Cutting tool wear monitoring in milling processes by integrating deep residual convolution network and gated recurrent unit with an attention mechanism

The conditions of cutting tool wear in the machining process have a great influence on the dimension accuracy and surface integrity of a workpiece. Real-time tool condition monitoring can alert a worker to changes in a tool in time before tool failure occurs to reduce downtime and improve product quality. However, traditional monitoring methods are no longer able to meet the requirements of real-time monitoring in current intelligent manufacturing. Therefore, an online monitoring method based on deep learning to monitor the cutting tool conditions is proposed In this research.
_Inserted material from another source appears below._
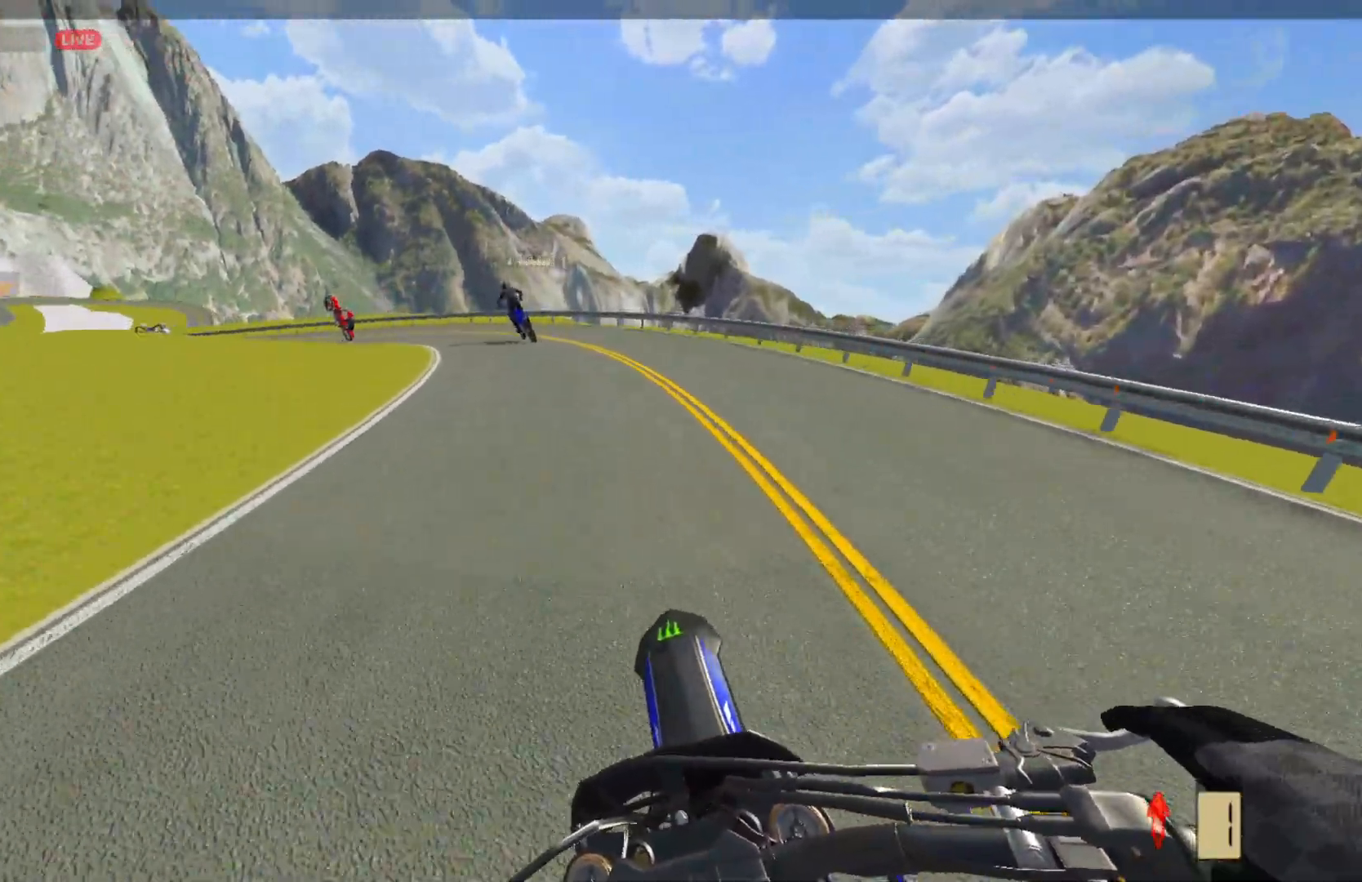
{"buttons": ["R2"], "left_stick": "left", "right_stick": "center", "events": [[50, "R2", "up"], [100, "R2", "down"], [217, "R2", "up"], [267, "R2", "down"], [400, "R2", "up"], [433, "R2", "down"]]}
In this monitoring model, one-dimensional wide-kernel convolution is used to filter the high-frequency noise in the multi-dimensional raw signals, and then a deep residual convolution layer is adopted to adaptively extract the multi-dimensional spatial features of the signals, and a gated recurrent unit (GRU) layer with an attention mechanism is employed to adaptively extract the hidden temporal features of the sequence data and adaptively assign the corresponding weights, and finally, a regression layer is used to predict the wear value of the tool according to the extracted features. The PHM 2010 challenge dataset is used to illustrate and evaluate this proposed method. The experiment results show that the proposed method can accurately predict the future flank wear values in real time based on the acquired multi-dimensional signals and avoid the complexity of the manual feature extraction.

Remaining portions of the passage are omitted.